The origin of the word “tiffin”, used by the English in India, is said to come from tiffing, an old English dialect or slang word for taking a little drink or sip. The English habit for eating a midday dinner, under the influence of the hot Indian climate, gave way to a main meal being taken later in the day. Requiring a name for this meal the word Tiffin was adopted. In India today, the word Tiffin is used for any hot light meal or snack taken at any time during the day.
Tiffin was used as a euphemism for sexual activities in the film “Carry on up the Khyber.”
Tiffin also refers to, as in this case, a type of cake.
At this point, I must issue a warning – Tiffin will seriously affect any weight-loss programme, and may be addictive.
10 Bars of Cadbury’s Chocolate Crunchie
400g Milk Chocolate
200g Dark Chocolate
4½ tbsp Golden syrup
300g Biscuits – (Rich Tea or Digestive, or both. I used both, or any plain biscuits. Real chocoholics may want to use chocolate flavoured biscuits) (US – Cookies).
75g Cocoa Rice Crispies breakfast cereal
1 Piece of stem ginger
2 sloshes of Cognac, optional (or can be substituted with whisky, rum, cointreau etc, depending on your own preference).
Chop 9 Crunchie bars into small pieces. Eat the remaining bar (you are probably going to do it anyway so you may as well allow for it).
Crush the biscuits and Cocoa Rice Crispies.

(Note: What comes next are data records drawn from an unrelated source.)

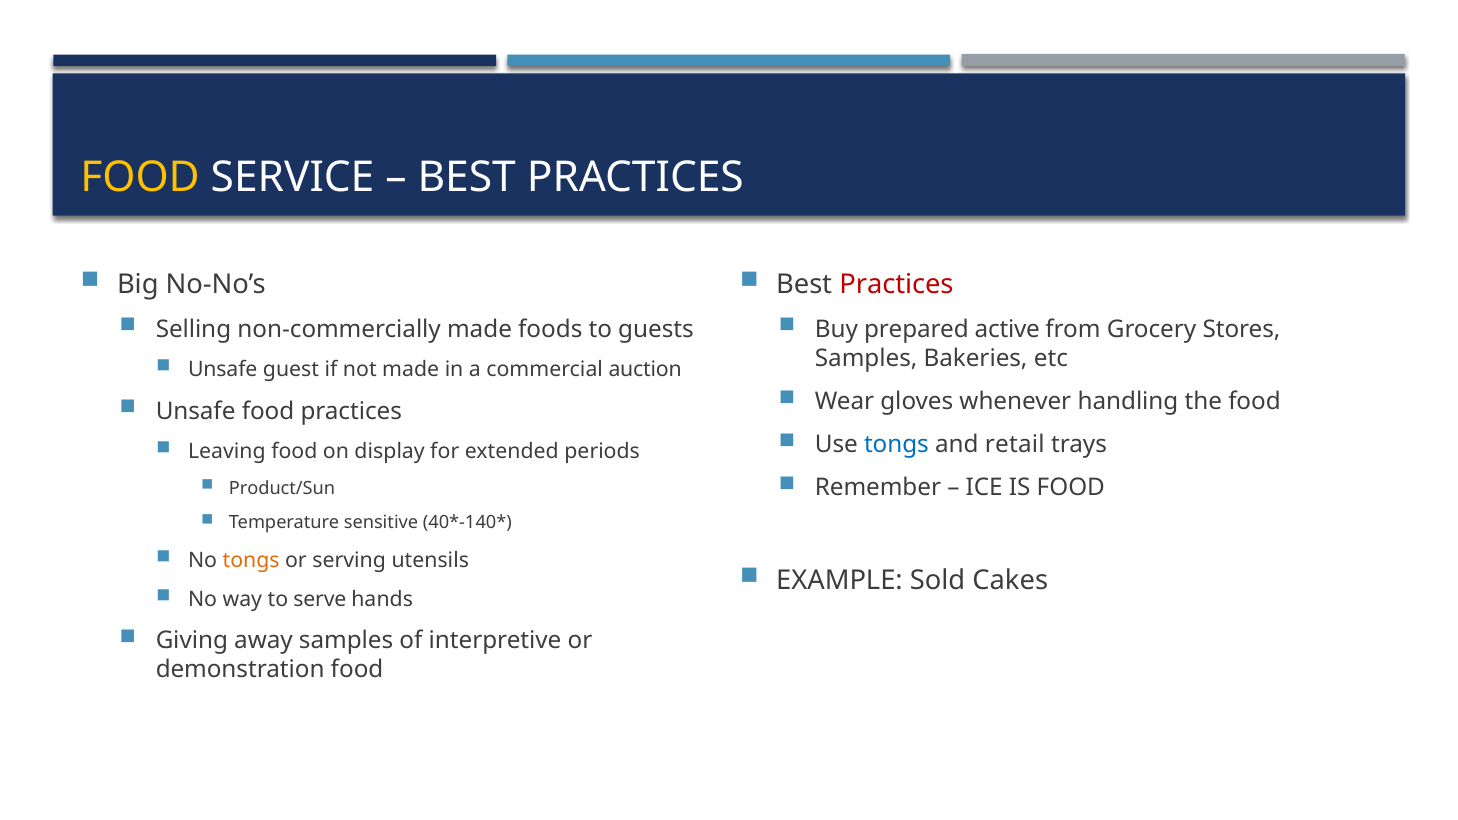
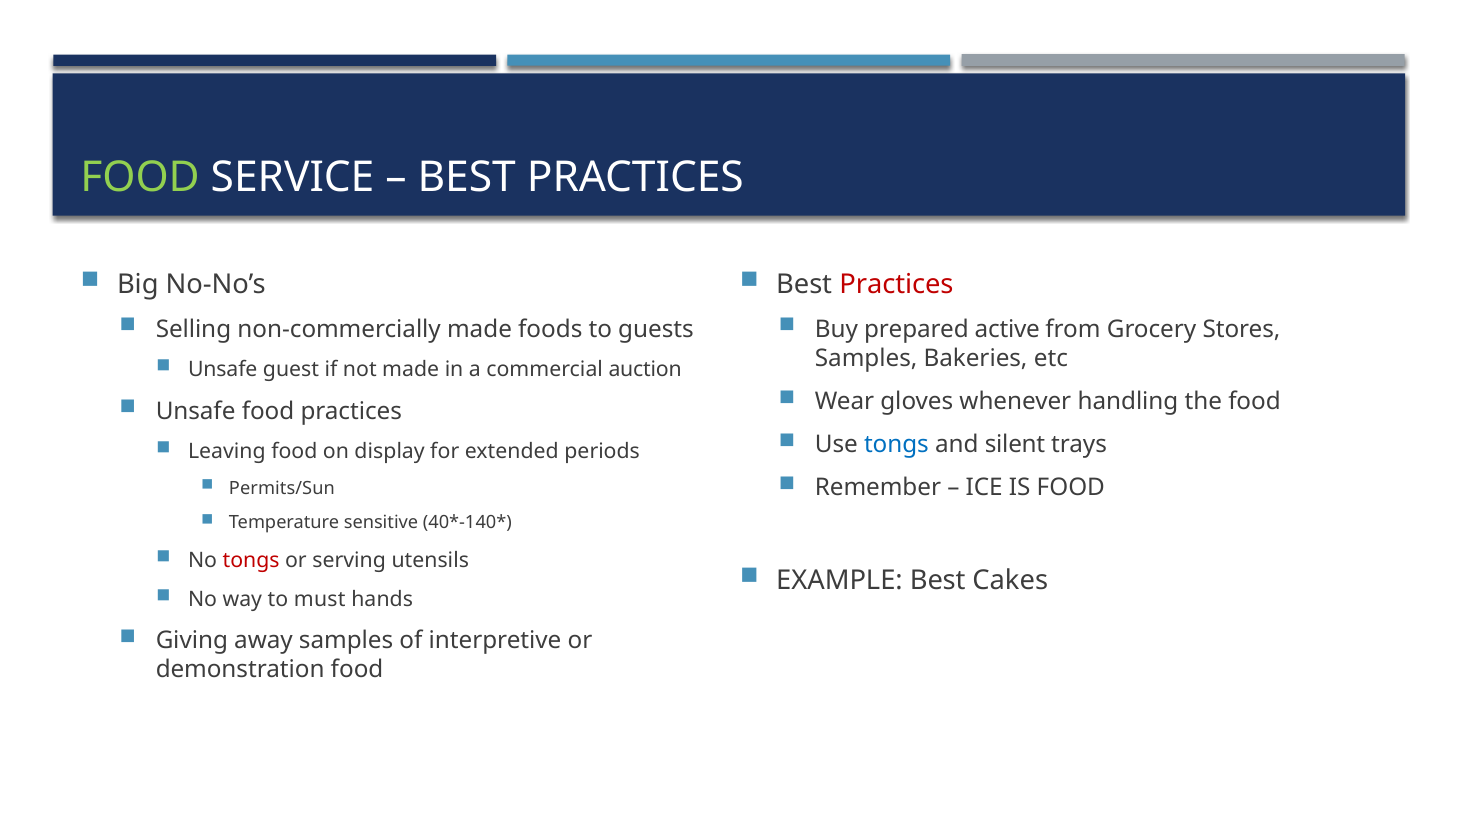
FOOD at (140, 177) colour: yellow -> light green
retail: retail -> silent
Product/Sun: Product/Sun -> Permits/Sun
tongs at (251, 560) colour: orange -> red
EXAMPLE Sold: Sold -> Best
serve: serve -> must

This is best done by placing in a polythene bag as it reduces the mess, and use a rolling pin. The pieces should be quite small, without reducing it all to crumbs: too large and the finished slab will break up when cut.

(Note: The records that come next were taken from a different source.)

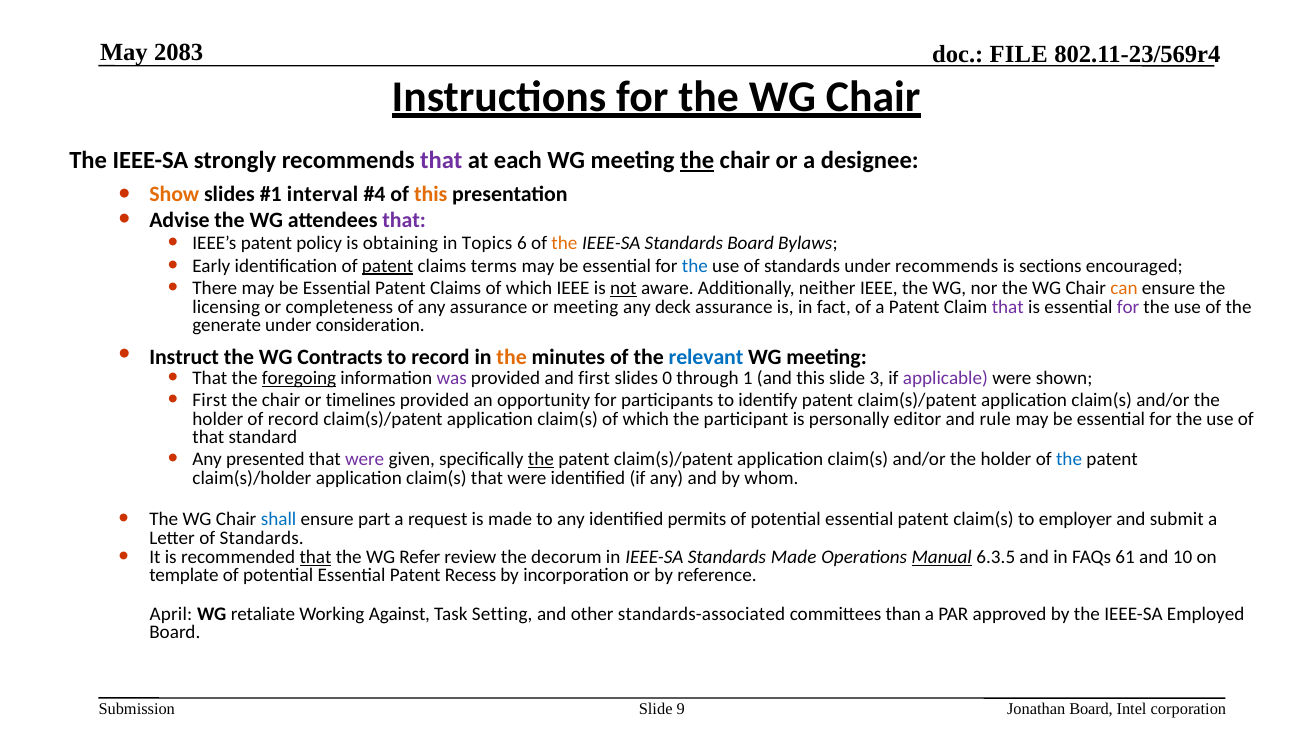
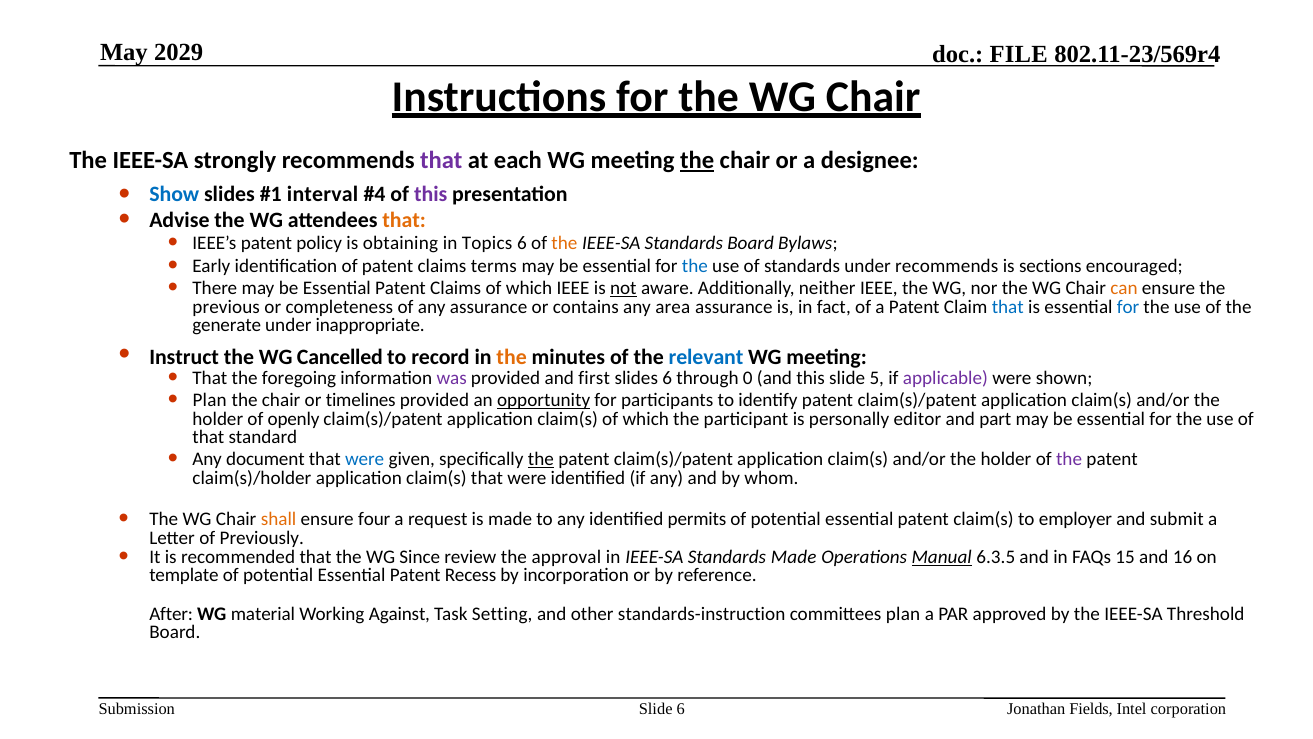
2083: 2083 -> 2029
Show colour: orange -> blue
this at (431, 194) colour: orange -> purple
that at (404, 220) colour: purple -> orange
patent at (388, 266) underline: present -> none
licensing: licensing -> previous
or meeting: meeting -> contains
deck: deck -> area
that at (1008, 307) colour: purple -> blue
for at (1128, 307) colour: purple -> blue
consideration: consideration -> inappropriate
Contracts: Contracts -> Cancelled
foregoing underline: present -> none
slides 0: 0 -> 6
1: 1 -> 0
3: 3 -> 5
First at (210, 400): First -> Plan
opportunity underline: none -> present
of record: record -> openly
rule: rule -> part
presented: presented -> document
were at (365, 459) colour: purple -> blue
the at (1069, 459) colour: blue -> purple
shall colour: blue -> orange
part: part -> four
Letter of Standards: Standards -> Previously
that at (315, 557) underline: present -> none
Refer: Refer -> Since
decorum: decorum -> approval
61: 61 -> 15
10: 10 -> 16
April: April -> After
retaliate: retaliate -> material
standards-associated: standards-associated -> standards-instruction
committees than: than -> plan
Employed: Employed -> Threshold
Slide 9: 9 -> 6
Jonathan Board: Board -> Fields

Melt two thirds of the chocolate (milk and dark) together with the butter and golden syrup; the best way to do this to avoid over-heating the chocolate is to place in the microwave on defrost. Use a bowl large enough to take the remaining ingredients.
Add Cognac (the raisins may be left to soak in the Cognac overnight), crushed biscuits and crispies, raisins and chopped stem ginger, and mix well in so they are thoroughly coated. Pour into a lined swiss roll tin and press down well.

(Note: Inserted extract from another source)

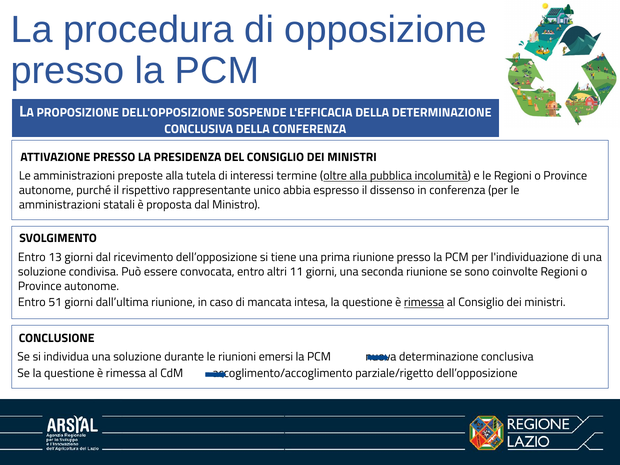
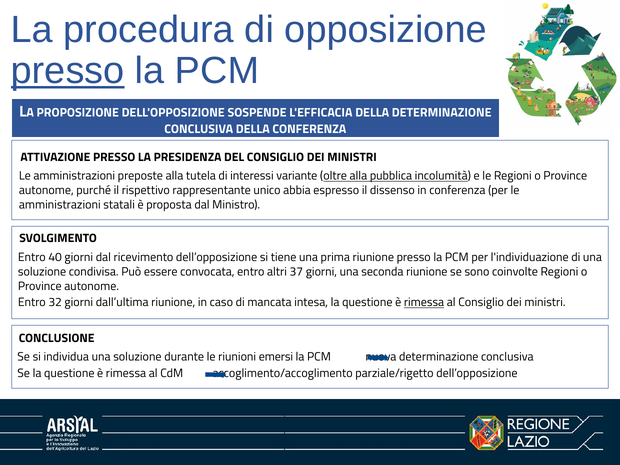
presso at (68, 71) underline: none -> present
termine: termine -> variante
13: 13 -> 40
11: 11 -> 37
51: 51 -> 32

Melt the remaining chocolate, either over boiling water, or again in the microwave on defrost. Do not allow it to boil. Pour it over the mixture and spread evenly (tapping the tin may help to level the chocolate). Place in the fridge to set for about 1 hour, and then cut into pieces. Unless you are of the death-by-chocolate ilk, cut into petit-four size pieces as the Tiffin is very rich. If you can resist eating, return the Tiffin to the fridge to set hard.
Invite friends round for “Tea and Tiffin” and enjoy!
Tiffin is basically a mixture of chocolate, butter and golden syrup which holds together crushed biscuits and dried fruits; as long as the ratio of the mix of these ingredients is maintained, the variations that can be made are limited only by your imagination. For example, the crunchie bars may be substituted with maltesers, or, after Christmas with left-over fruit cake; the raisins with dried apricots, cranberries, chopped glace cherries, or more exotic dried fruits such as pineapple and mango. Chopped nuts may also be added, and for a colour variation, white chocolate could be used.
Why not put the Tiffin in petit-four cases and place in a nice china mug or an antique cup and saucer, then wrap with cellophane and finish off with a seasonal ribbon. What could be nicer than a thoughtful homemade gift, especially when it contains chocolate?